Friday, July 27, 2007


Feeling like we need to wear makeup, like we don't look good without it, is a horrible feeling. And it's a feeling that is instilled in us so that we will spend our money trying to feel better. I commend and envy all the women out there who feel great without wearing makeup and choose not to. I wish I could say I was one of these women, but I'm not...yet. It's definitely a goal of mine and I'm getting there. When I was in my teens I felt uncomfortable leaving the house without using what added up to be 8 or 9 cosmetic products. I have since learned to appreciate the way I look with a minimal amount (a little powder and bronzer and a sweep of mascara) and that's a big achievement for me! And it literally took just scaling it down over time and learning to accept what my face actually looks like, and disregarding the fact that I seemed out of place in some beauty companies that valued fully made up faces walking around the office. Both of those things were really unpleasant at first. I hope to get to the point where I feel great with a totally bare face, but I'm still self-conscious enough that it needs to be a gradual process. I know that a lot of women feel the same way and wish they felt better about what their faces look like without all the paints and powders and all the time and money these entail.

So the next several posts will be devoted to 1) why most cosmetics are actually bad for our health, 2) some companies that are trying to make healthier makeup (while we still wear it), and 3) things we can do to look and feel amazing without makeup.

The next post will be full of scary info about why cosmetics are physically bad for our health. But almost more important are the effects that they have on us mentally and emotionally. We should never feel inadequate or unattractive or embarrassed by our real faces, but many of us do. And this is not our fault. Our society has raised woman to believe that our job is to be beautiful and attractive to men at all costs starting from very young. This is ultimately so that a bit later on we can be sure to fulfill our true role in life: to get married and have children and keep husbands happy. And if our looks are lacking compared to made-up, airbrushed, photoshopped, surgically altered, perfectly lit models, actresses, and pornstars, then we could lose all that, and that is supposed to terrify us. On top of that, it forces us to constantly compare ourselves to the competition, other women. So we have been taught to obsess over our looks rather than focus on living the lives we really want for ourselves; and this all helps jeopardize our ability to have a totally healthy perspective of and relationships with other women-our true allies.

And if the psychological issues resulting from the motivations of the cosmetic industry aren’t bad enough, the dangers of the ingredients to our health are…

Monday, July 23, 2007


Despite my involvement in the beauty industry, I have what can only be described (cliche as it may be) as a love/hate feeling for it. I still find myself getting caught up in what feels like the fun of cosmetics and beauty tips, etc. But I also realize now (as I wish I had in my teen years and early twenties) that the effects of western attitudes toward women, how we are portrayed, what we are expected to look and act like, and what we are constantly being sold on is unbelievably unhealthy and destructive to our self-worth and to our relationships with other women.

Learning more about feminism shed a lot of light on why I was constantly feeling insecure about my appearance and my role in the world.
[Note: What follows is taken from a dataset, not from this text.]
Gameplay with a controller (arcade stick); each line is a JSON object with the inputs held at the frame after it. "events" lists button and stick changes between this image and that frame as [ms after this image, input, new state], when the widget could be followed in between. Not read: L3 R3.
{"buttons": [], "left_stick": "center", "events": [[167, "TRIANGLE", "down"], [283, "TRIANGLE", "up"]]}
I learned that several industries thrive off of making women feel concerned about how we look starting from when we are very young. I still ocassionally struggle with this feeling (as a 25 year old woman) and have to look it square in the face sometimes, which is scary.

A book called The Truth About Beauty by Kat James addresses the motivations of the beauty, medical, and food industries and their effects on us. In addition, James shows us a better approach to beauty that is actually good for us and respects that we are not simply walking collections of flaws that need fixing and covering up. There is so much information in her book and yet it is a joy to read. I frequently return to it when I need extra inspiration or reminders about great advice. I urge all women, especially those who have ever felt insecure or uncomfortable in their own skin, to read this book asap.

Here's a little excerpt that I always feel empowered by (and it is applicable to the beauty industry, the pharmaceutical industry, the food industry, and our government):

"Do your body and your beauty a serious favor: Don't put your unquestioning trust in professions and industries, brand names, number-one recommended products or treatments, industry stamps of approval, or guidelines, no matter how respectable they seem. The only people you ever needed to trust entirely were your parents, and just as every parent has very human weaknesses and personal agendas, so does every regulatory agency and authority figure that influences your living choices. The sooner you let go of any blind faith you have in the government's ability or incentive to protect you, the sooner you can put that faith and the role of the protector where it belongs: with you."